One small bit of criticism, if you are going to take pictures of birds (or anything for that matter) get a better camera. There's nothing worse than a noise filled blurry picture of anything.

Ken Mac said...

I can learn something here.

Anonymous said...

I liked Blue Girls, I liked it a lot. Simple, and a simply beautiful metaphor. If anyone thinks this is just about women, they're wrong.

Banjo52 said...

I've tried to respond to most of you in the next post, May 3.

Ken, good! Same thing at your place--how to visit NY without sitting in mass transit . . .

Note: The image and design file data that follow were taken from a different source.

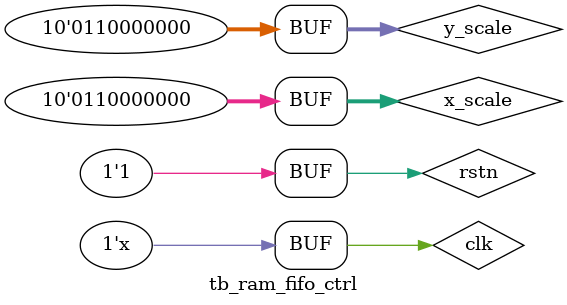
<source format=v>
`timescale 1ps/1ps
module tb_ram_fifo_ctrl();

wire GRS_N;

GTP_GRS GRS_INST (

.GRS_N(1'b1)

);

reg clk;
reg rstn;
initial begin
   clk <= 1'b0;
   rstn<= 1'b0;
   #10;
   rstn<= 1'b1;
end
always #10 clk <= ~clk;


wire     [17:0]       input_x_scale       ;
wire     [17:0]       input_y_scale       ;
wire     [17:0]       output_x_scale      ;
wire     [17:0]       output_y_scale      ;
wire     [9:0]        x_scale             ;
wire     [9:0]        y_scale             ;
wire                  row_vaild           ;
wire     [3:0]        ram_select          ;
wire     [15:0]       out_data            ;
wire     [10:0]       out_addr            ;
wire                  tran_done           ;
reg     [15:0]        in_data             ;
wire                  rd_en               ;
wire                  wr_req              ;


reg      [10:0]       cnt_col             ;
reg      [10:0]       cnt_row             ;

parameter   H_NUM =  8'd200;
assign y_scale = 10'b110000000;
assign x_scale = 10'b110000000;

always @(posedge clk or negedge rstn) begin
   if(!rstn)
      in_data     <=    16'd1;
   else if(rd_en==1'b1) begin
      in_data     <=    in_data+1'd1;
      if(in_data==16'd639)
         in_data     <=    16'd1;
   end
end


ram_fifo_ctrl  ram_fifo_ctrl_inst(
        .clk                 (            clk                  ),
        .rstn                (            rstn                 ),
        .x_scale             (            x_scale              ),//ÐÐ·½ÏòËõ·Å±¶Êý 2_8
        .y_scale             (            y_scale              ),//³¡·½ÏòËõ·Å±¶Êý 2_8
        .row_vaild           (            row_vaild            ),//µ±Ç°Êý¾ÝÓÐÐ§ ¸ßµçÆ½ÓÐÐ§
        .ram_select          (            ram_select           ),//0001 0010 0100 1000
        .dst_row             (            cnt_row              ),
        .out_data            (            out_data             ),
        .out_addr            (            out_addr             ),
        .tran_done           (            tran_done            ),//´«ÊäÍê³É
        .fifo_row_rdy        (            1'b1                 ),
        .in_data             (            in_data              ),
        .rd_en               (            rd_en                ),
        .wr_req              (            wr_req               ) //Ò»ÐÐÊý¾ÝËõ·ÅÍê³É
);

reg     [1:0]   state;
parameter   INIT  =  2'd0,
            IDLE  =  2'd1,
            START =  2'd2;

reg      wr_req_reg;
assign   wr_req = (state==IDLE)?1'd1:1'd0;

always @(posedge clk or negedge rstn) begin
   if(!rstn)
      state     <=    INIT;
   else begin
      case (state)
         INIT: begin
            if(rstn==1'b1)
               state<=IDLE;
         end
         IDLE: begin
            if(tran_done==1'd1)
               state <= START;
         end
         START:   begin
            if(cnt_col==H_NUM-1'd1)
               state <= IDLE;
         end 
 
      endcase
   end
end

always @(posedge clk or negedge rstn) begin
   if(!rstn)
      cnt_col     <=    11'd0;
   else if(state==START) 
      cnt_col     <=    cnt_col+1'd1;
   else if(state==IDLE)
      cnt_col     <=    11'd0;
end

always @(posedge clk or negedge rstn) begin
   if(!rstn)
      cnt_row     <=    11'd1;
   else if(cnt_col==H_NUM-1'd1) 
      cnt_row     <=    cnt_row+1'd1;
   else
      cnt_row     <=    cnt_row;
end


endmodule
</source>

Such A One, thanks? Do you have a specific suggestion about cameras? You realize money doesn't grow on trees, at least not in Michigan. Even if it did, I'd be slow to get one of those 14" or so telephotos and a tripod. I tried something like that in the days before digital, and it made photography work and nuisance. But I do still consider upgrading--yes, for the birds.

Anonymous said...

I think Blue Girls is about a man who had his heart broken by a "blue girl". The poem is more about attachment to others than it is to one's own beauty, and how the speaker appears both lonely and distant, observing others' happiness not with contentment, or even admiration, but with the wish he had for himself and a blue girl, that never came to pass, and he has not been successful at moving on.

Banjo52 said...

Anonymous, that works for me, and I think it can coexist with most of what the others said. Thanks for the visit. Have you seen that I finally replied? Sorry to take so long.